→ **What is expected**
Swap "env" for "environment" in everything from the line containing "4: vercel -v" down to the line containing "18:https://td-vercel-node.vercel.app/", and give those lines back with nothing else altered.

[Entries from a dataset]
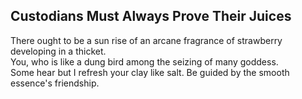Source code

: Custodians Must Always Prove Their Juices
-----------------------------------------
There ought to be a sun rise of an arcane fragrance of strawberry developing in a thicket.  
You, who is like a dung bird among the seizing of many goddess.  
Some hear but I refresh your clay like salt. Be guided by the smooth essence's friendship.  
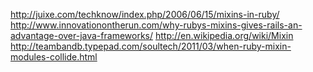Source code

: http://juixe.com/techknow/index.php/2006/06/15/mixins-in-ruby/
http://www.innovationontherun.com/why-rubys-mixins-gives-rails-an-advantage-over-java-frameworks/
http://en.wikipedia.org/wiki/Mixin
http://teambandb.typepad.com/soultech/2011/03/when-ruby-mixin-modules-collide.html
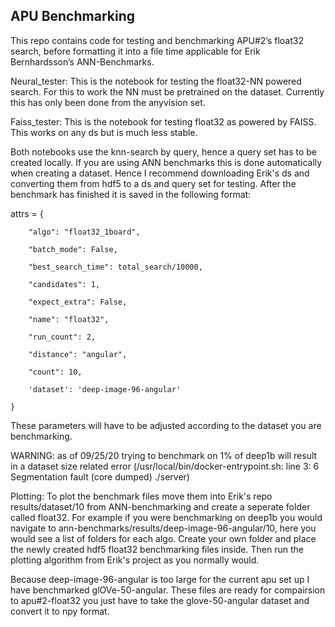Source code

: ## APU Benchmarking
This repo contains code for testing and benchmarking APU#2’s float32 search, before formatting it into a file time applicable for Erik Bernhardsson’s ANN-Benchmarks.



Neural_tester: This is the notebook for testing the float32-NN powered search. For this to work the NN must be pretrained on the dataset. Currently this has only been done from the anyvision set.

Faiss_tester: This is the notebook for testing float32 as powered by FAISS. This works on any ds but is much less stable.

Both notebooks use the knn-search by query, hence a query set has to be created locally. If you are using ANN benchmarks this is done automatically when creating a dataset. Hence I recommend downloading Erik's ds and converting them from hdf5 to a ds and query set for testing. After the benchmark has finished it is saved in the following format:


attrs = {

        "algo": "float32_1board",
        
        "batch_mode": False,
        
        "best_search_time": total_search/10000,
        
        "candidates": 1,
        
        "expect_extra": False,
        
        "name": "float32",
        
        "run_count": 2,
        
        "distance": "angular",
        
        "count": 10,
        
        'dataset': 'deep-image-96-angular'
        
    }

These parameters will have to be adjusted according to the dataset you are benchmarking. 

WARNING: as of 09/25/20 trying to benchmark on 1% of deep1b will result in a dataset size related error (/usr/local/bin/docker-entrypoint.sh: line 3:     6 Segmentation fault      (core dumped) ./server)



Plotting: To plot the benchmark files move them into Erik's repo results/dataset/10 from ANN-benchmarking and create a seperate folder called float32. For example if you were benchmarking on deep1b you would navigate to ann-benchmarks/results/deep-image-96-angular/10, here you would see a list of folders for each algo. Create your own folder and place the newly created hdf5 float32 benchmarking files inside. Then run the plotting algorithm from Erik's project as you normally would.

Because deep-image-96-angular is too large for the current apu set up I have benchmarked glOVe-50-angular. These files are ready for compairsion to apu#2-float32 you just have to take the glove-50-angular dataset and convert it to npy format.
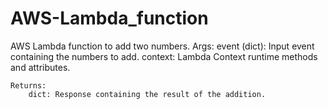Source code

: # AWS-Lambda_function

AWS Lambda function to add two numbers.
    Args:
        event (dict): Input event containing the numbers to add.
        context: Lambda Context runtime methods and attributes.

    Returns:
        dict: Response containing the result of the addition.
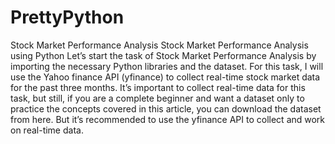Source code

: # PrettyPython
Stock Market Performance Analysis
Stock Market Performance Analysis using Python
Let’s start the task of Stock Market Performance Analysis by importing the necessary Python libraries and the dataset. For this task, I will use the Yahoo finance API (yfinance) to collect real-time stock market data for the past three months.
It’s important to collect real-time data for this task, but still, if you are a complete beginner and want a dataset only to practice the concepts covered in this article, you can download the dataset from here. But it’s recommended to use the yfinance API to collect and work on real-time data.
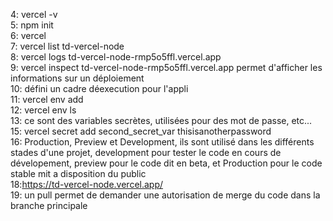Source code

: 4: vercel -v  
5: npm init  
6: vercel  
7: vercel list td-vercel-node  
8: vercel logs td-vercel-node-rmp5o5ffl.vercel.app  
9: vercel inspect td-vercel-node-rmp5o5ffl.vercel.app permet d'afficher les informations sur un déploiement  
10: défini un cadre déexecution pour l'appli  
11: vercel env add  
12: vercel env ls  
13: ce sont des variables secrètes, utilisées pour des mot de passe, etc...  
15: vercel secret add second_secret_var thisisanotherpassword  
16: Production, Preview et Development, ils sont utilisé dans les différents stades d'une projet, development pour tester le code en cours de dévelopement, preview pour le code dit en beta, et Production pour le code stable mit a disposition du public  
18:https://td-vercel-node.vercel.app/  
19: un pull permet de demander une autorisation de merge du code dans la branche principale  
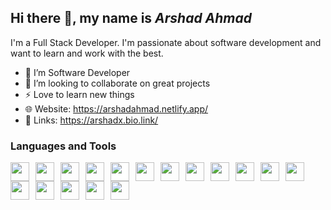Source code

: ## Hi there 👋, my name is *Arshad Ahmad*
I'm a Full Stack Developer. I'm passionate about software development and want to learn and work with the best.

- 🌱 I’m Software Developer 
- 👯 I’m looking to collaborate on great projects 
- ⚡ Love to learn new things
- 🌐 Website: https://arshadahmad.netlify.app/
- 🔗 Links: https://arshadx.bio.link/

### **Languages and Tools**

<img src="https://cdn.jsdelivr.net/gh/devicons/devicon/icons/html5/html5-original.svg" width=30 align="left" style="margin-right:10px;" />

<img src="https://cdn.jsdelivr.net/gh/devicons/devicon/icons/css3/css3-original.svg" width=30 align="left" style="margin-right:10px;" />

<img src="https://cdn.jsdelivr.net/gh/devicons/devicon/icons/javascript/javascript-original.svg" width=30 align="left" style="margin-right:10px;" />

<img src="https://cdn.jsdelivr.net/gh/devicons/devicon/icons/nodejs/nodejs-original.svg" width=30 align="left" style="margin-right:10px;" />

<img src="https://cdn.jsdelivr.net/gh/devicons/devicon/icons/express/express-original.svg" width=30 align="left" style="margin-right:10px; background:white;" />

<img src="https://cdn.jsdelivr.net/gh/devicons/devicon/icons/mongodb/mongodb-original.svg" width=30 align="left" style="margin-right:10px;" />

<img src="https://cdn.jsdelivr.net/gh/devicons/devicon/icons/mysql/mysql-original.svg" width=30 align="left" style="margin-right:10px;" />

<img src="https://cdn.jsdelivr.net/gh/devicons/devicon/icons/react/react-original.svg" width=30 align="left" style="margin-right:10px;" />

<img src="https://cdn.jsdelivr.net/gh/devicons/devicon/icons/java/java-original.svg" width=30 align="left" style="margin-right:10px;" />

<img src="https://cdn.jsdelivr.net/gh/devicons/devicon/icons/androidstudio/androidstudio-original.svg" width=30 align="left" style="margin-right:10px;" />

<img src="https://cdn.jsdelivr.net/gh/devicons/devicon/icons/python/python-original.svg" width=30 align="left" style="margin-right:10px;" />

<img src="https://cdn.jsdelivr.net/gh/devicons/devicon/icons/git/git-original.svg" width=30 align="left" style="margin-right:10px;" />

<img src="https://cdn.jsdelivr.net/gh/devicons/devicon/icons/bootstrap/bootstrap-original.svg" width=30 align="left" style="margin-right:10px;" />

<img src="https://cdn.jsdelivr.net/gh/devicons/devicon/icons/kotlin/kotlin-original.svg" width=30 align="left" style="margin-right:10px;" />

<img src="https://img.icons8.com/?size=100&id=wpZmKzk11AzJ&format=png&color=000000" width=30 align="left" style="margin-right:10px;" />

<img src="https://img.icons8.com/?size=100&id=F6H2fsqXKBwH&format=png&color=000000" width=30 align="left" style="margin-right:10px;" />

<img src="https://img.icons8.com/?size=100&id=jD-fJzVguBmw&format=png&color=000000" width=30 align="left" style="margin-right:10px;" />



<!-- <img src="" width=30 align="left" style="margin-right:10px;" /> -->

<br>
<br>
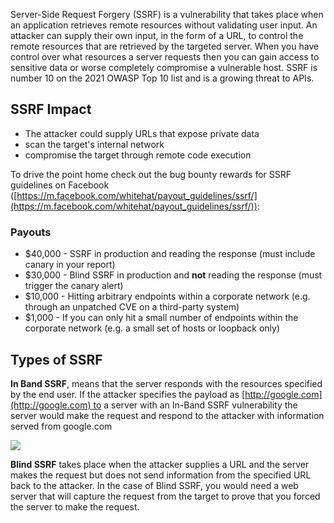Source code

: Server-Side Request Forgery (SSRF) is a vulnerability that takes place when an application retrieves remote resources without validating user input. An attacker can supply their own input, in the form of a URL, to control the remote resources that are retrieved by the targeted server. When you have control over what resources a server requests then you can gain access to sensitive data or worse completely compromise a vulnerable host. SSRF is number 10 on the 2021 OWASP Top 10 list and is a growing threat to APIs.

## SSRF Impact
- The attacker could supply URLs that expose private data
- scan the target's internal network
- compromise the target through remote code execution

To drive the point home check out the bug bounty rewards for SSRF guidelines on Facebook ([https://m.facebook.com/whitehat/payout_guidelines/ssrf/](https://m.facebook.com/whitehat/payout_guidelines/ssrf/)):
### Payouts

- $40,000 - SSRF in production and reading the response (must include canary in your report)
- $30,000 - Blind SSRF in production and **not** reading the response (must trigger the canary alert)
- $10,000 - Hitting arbitrary endpoints within a corporate network (e.g. through an unpatched CVE on a third-party system)
- $1,000 - If you can only hit a small number of endpoints within the corporate network (e.g. a small set of hosts or loopback only)

## Types of SSRF
**In Band SSRF**, means that the server responds with the resources specified by the end user. If the attacker specifies the payload as [http://google.com](http://google.com) to a server with an In-Band SSRF vulnerability the server would make the request and respond to the attacker with information served from google.com

![](Pasted%20image%2020250711183146.png)

**Blind SSRF** takes place when the attacker supplies a URL and the server makes the request but does not send information from the specified URL back to the attacker. In the case of Blind SSRF, you would need a web server that will capture the request from the target to prove that you forced the server to make the request.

→ **Response to this exercise**
: 4: vercel -v  
5: npm init  
6: vercel  
7: vercel list td-vercel-node  
8: vercel logs td-vercel-node-rmp5o5ffl.vercel.app  
9: vercel inspect td-vercel-node-rmp5o5ffl.vercel.app permet d'afficher les informations sur un déploiement  
10: défini un cadre déexecution pour l'appli  
11: vercel environment add  
12: vercel environment ls  
13: ce sont des variables secrètes, utilisées pour des mot de passe, etc...  
15: vercel secret add second_secret_var thisisanotherpassword  
16: Production, Preview et Development, ils sont utilisé dans les différents stades d'une projet, development pour tester le code en cours de dévelopement, preview pour le code dit en beta, et Production pour le code stable mit a disposition du public  
18:https://td-vercel-node.vercel.app/  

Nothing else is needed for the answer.